Disnaker Ajak Perusahaan-Serikat Pekerja Evaluasi Hubungan Industrial di NTB
KORANNTB.com – Sebagai wujud nyata untuk membangun ekosistem ketenagakerjaan yang produktif, Dinas Tenaga Kerja dan Transmigrasi Provinsi NTB bekerja sama dengan Direktorat Kelembagaan dan Pencegahan Perselisihan Hubungan Industrial Ditjen PHI dan Jamsostek Kemnaker RI melaksanakan kegiatan Evaluasi Penilaian Hubungan Industrial di Hotel Jayakarta Senggigi, Kamis, 28 November 2024.
Kegiatan ini bertujuan untuk memetakan kondisi hubungan industrial, baik secara makro maupun mikro, di lingkungan perusahaan dan akan dikompilasi menjadi data nasional untuk mendukung sistem peringatan dini (early warning system). Kegiatan ini diikuti oleh 35 peserta dari unsur tripartit, yaitu mediator hubungan industrial dari dinas tenaga kerja, perwakilan manajemen perusahaan, dan perwakilan pekerja atau serikat pekerja/serikat buruh.
Direktur Kelembagaan dan Pencegahan Perselisihan Hubungan Industrial yang diwakili oleh Koordinator Bidang Pencegahan Perselisihan Hubungan Industrial, Fritz Simon Saortua, dalam sambutan pembukaannya menegaskan pentingnya kolaborasi antara pemerintah, pekerja, dan pengusaha dalam menghadapi tantangan hubungan industrial, seperti perselisihan hak, PHK, dan tuntutan kesejahteraan.
Data menunjukkan selama Januari – Oktober 2024 tercatat 211 kasus mogok kerja melibatkan 28.197 tenaga kerja dengan 225.576 jam kerja yang hilang. Selain itu, terdapat 5.653 kasus perselisihan hubungan industrial, di mana 67% didominasi oleh kasus pemutusan hubungan kerja (PHK).
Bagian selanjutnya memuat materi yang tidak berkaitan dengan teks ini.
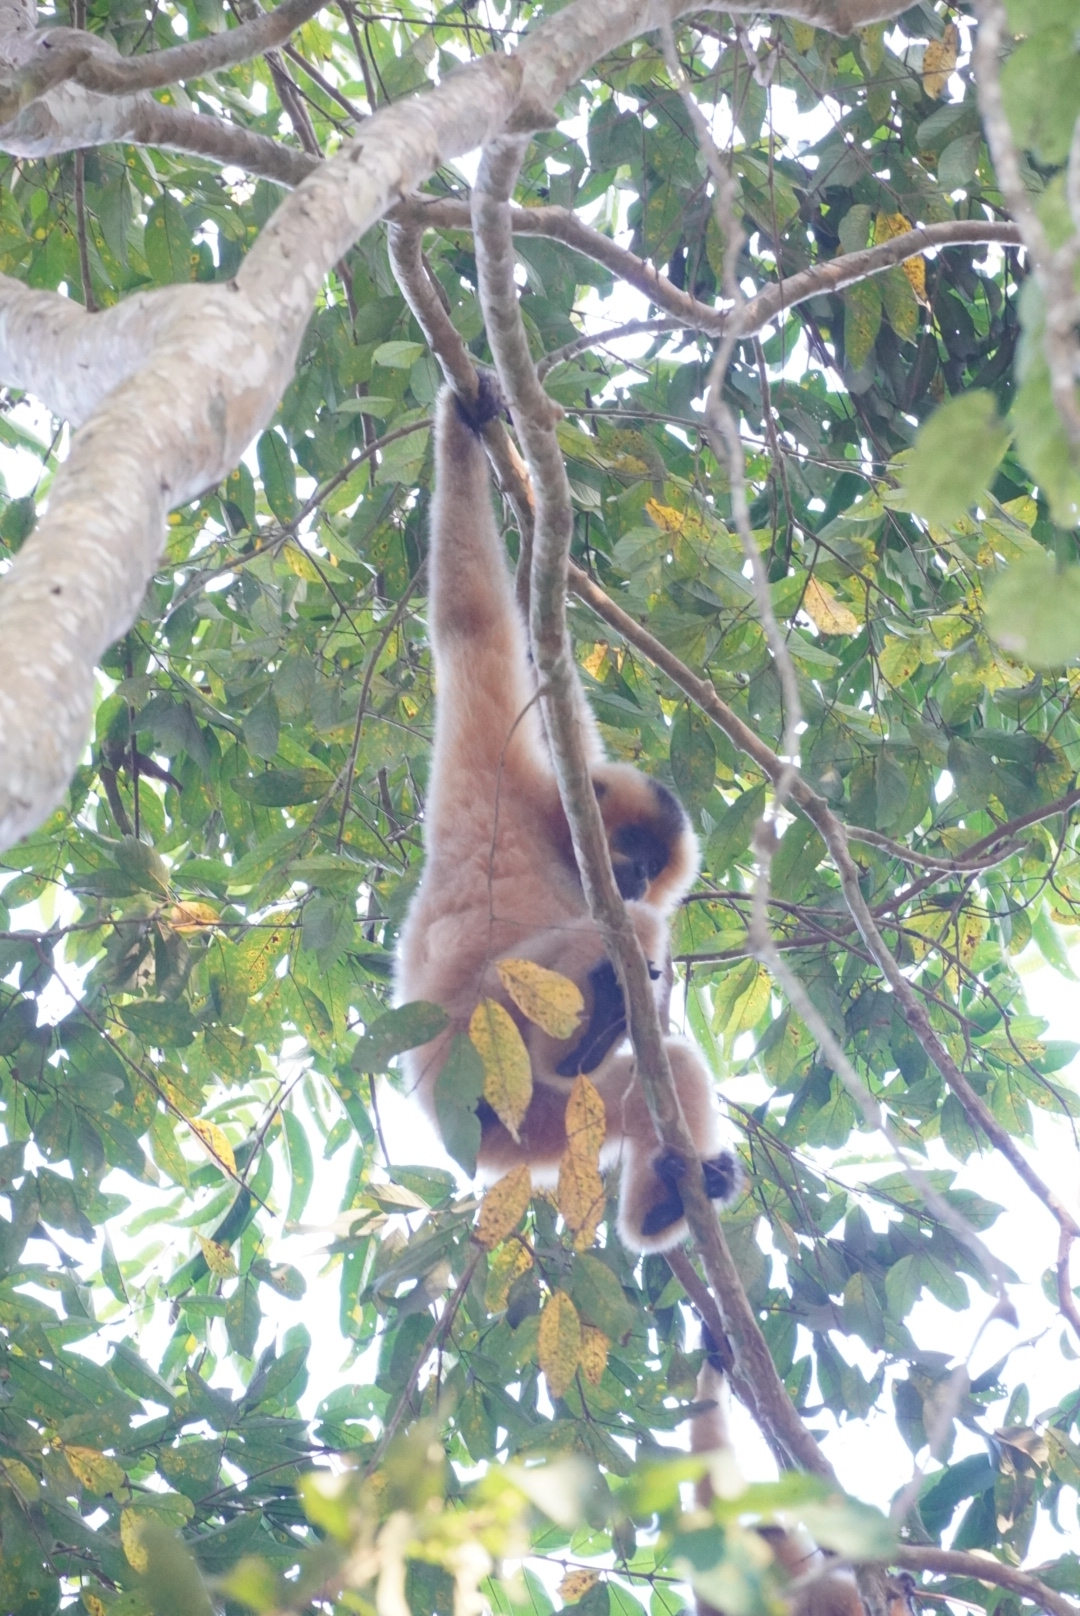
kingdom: Animalia
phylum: Chordata
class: Mammalia
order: Primates
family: Hylobatidae
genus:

Sebagai langkah antisipasi, aplikasi digital Penilaian Hubungan Industrial dikembangkan untuk memetakan kondisi hubungan industrial perusahaan. Aplikasi ini bukan hal baru. Sebelumnya sudah diluncurkan pada 2016, namun sempat terhenti akibat pandemi COVID-19 dan kini dikembangkan kembali dengan berbagai pembaruan.
Fritz menjelaskan bahwa data yang terkumpul akan diklasifikasikan dalam tiga kategori: merah (kondisi tidak aman, hubungan industrial rawan konflik), kuning (kondisi kurang aman), dan hijau (kondisi aman, hubungan industrial harmonis).
“Dari 1.700 data perusahaan yang masuk, hanya 200 perusahaan yang masuk kategori hijau, sementara 70% masih berada di kategori merah,” ujarnya.
Fritz juga menyoroti bahwa data dari NTB belum masuk ke dalam aplikasi. Oleh karena itu, ia berharap melalui kegiatan ini, perwakilan perusahaan di NTB dapat berkontribusi dengan mengisi aplikasi penilaian. Dengan pendekatan ini, hubungan industrial diharapkan beralih dari sekadar menyelesaikan konflik menjadi upaya pencegahan.
“Kami mengajak seluruh perwakilan perusahaan untuk memanfaatkan aplikasi ini. Dengan informasi yang terkumpul, kita dapat menciptakan lingkungan kerja yang lebih produktif dan harmonis,” pungkas Fritz.